Caesars Entertainment Corp. has become the first casino operator on the Las Vegas Strip to offer WeChat Pay as a payment option. WeChat is the most popular mobile payment app used in China and was recently launched in U.S.
With this service, Chinese tourists can now use WeChat to pay for things like food, show tickets or souvenirs at 16 sale points across three Caesars properties – Caesars Palace, Paris Las Vegas and The Linq Promenade. Caesars has planned a further expansion of WeChat’s coverage across its Las Vegas properties through the next year.
Similar to Apple Pay, WeChat can be used as a digital wallet to pay at merchant locations using a barcode or QR code on smartphones which is scanned by a cashier. WeChat payments will be settled in U.S dollars and will be subject to a transaction fee.
In a statement Bruce Bommarito, corporate vice president of international marketing for Caesars Entertainment said
We want to do this for our Chinese customers to make them feel at home. We have been working hard on the Chinese market for some time.
The latest move follows the company’s decision in 2016 to introduce a facility to book rooms via WeChat which was a part of its strategy to improve its appeal with Chinese visitors. Nine Caesars properties in Las Vegas were a part of the initiative which connected 24,000 rooms.
Caesars Entertainment is planning on adding 10 more of its U.S. resorts to the app. WeChat Pay is a service from WeChat, the Chinese social media behemoth which is known for its highly popular messaging app similar to Facebook Messenger. WeChat currently has around 938 million monthly active user accounts worldwide while WeChat Pay is said to have close to 600 million active users.
John Decree, an analyst at brokerage firm Union Gaming said that such initiatives help improve brand awareness amongst Chinese tourists but might not have a significant impact on revenue in the near future.
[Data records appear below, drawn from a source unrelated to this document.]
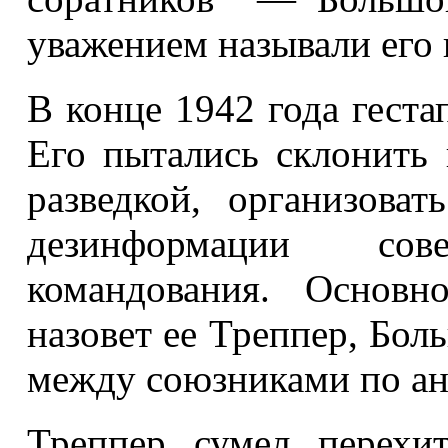
уважением называли его
В конце 1942 года геста
Его пытались склонить 
разведкой, организова
дезинформации сов
командования. Основн
назовет ее Треппер, Бол
между союзниками по ан
Треппер сумел перехит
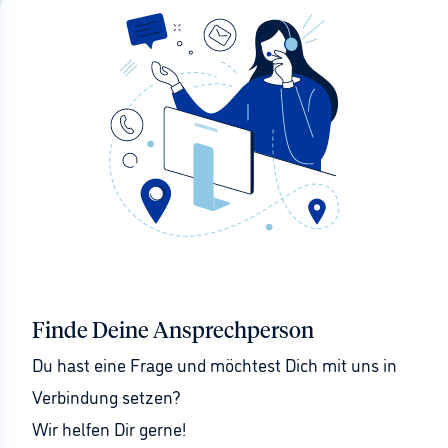
Finde Deine Ansprechperson
Du hast eine Frage und möchtest Dich mit uns in 
Verbindung setzen?
Wir helfen Dir gerne!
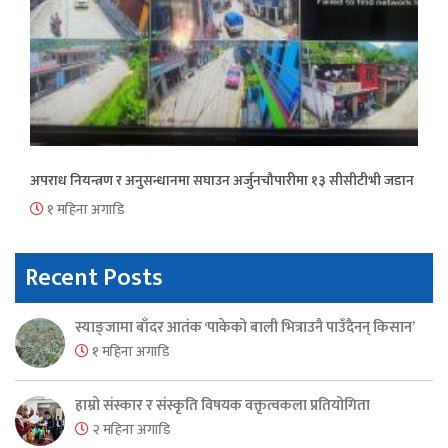
अपराध नियन्त्रण र अनुसन्धानमा सघाउन अर्जुनचौपारीमा १३ सीसीटीभी जडान
१ महिना अगाडि
Recent Posts
स्याङ्जामा बाँदर आतंक ‘पाकेको बाली भित्राउनै पाउँदैनन् किसान’
१ महिना अगाडि
हाम्रो संस्कार र संस्कृति विषयक वक्तृत्वकला प्रतियोगिता
२ महिना अगाडि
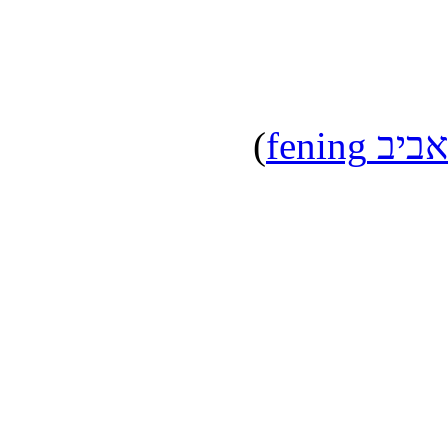
אביב fening
)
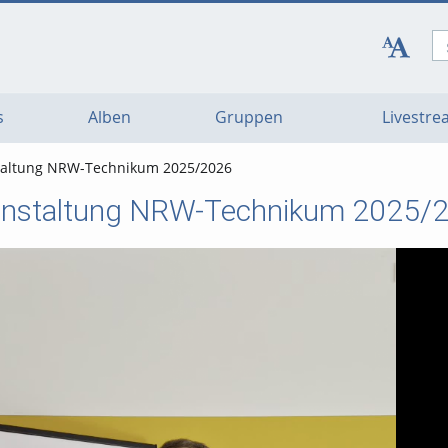
s
Alben
Gruppen
Livestr
taltung NRW-Technikum 2025/2026
anstaltung NRW-Technikum 2025/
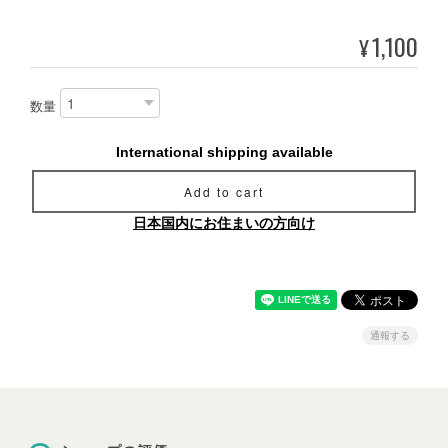
1,100
¥
数量
International shipping available
Add to cart
日本国内にお住まいの方向け
通報する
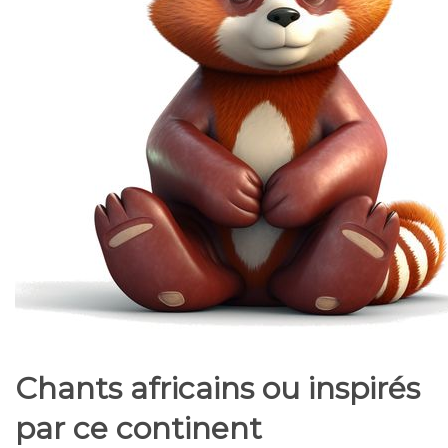
Chants africains ou inspirés
par ce continent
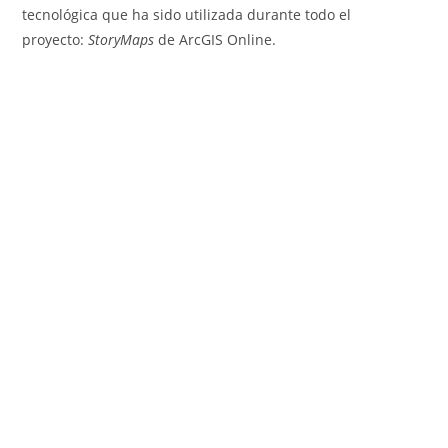
tecnológica que ha sido utilizada durante todo el
proyecto:
StoryMaps
de ArcGIS Online.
The inflow of Chinese tourists into Las Vegas has been on an upswing in recent times driven by the country’s booming economy which has resulted in high levels of disposable income amongst its burgeoning middle class.
Around 207,000 Chinese tourists visited Las Vegas in 2015, which was a jump of 9.6 percent when compared to 2014. The dramatic rise in Chinese visitations led to Hainan Airlines launching its first ever direct flight from Shanghai to Las Vegas in 2016.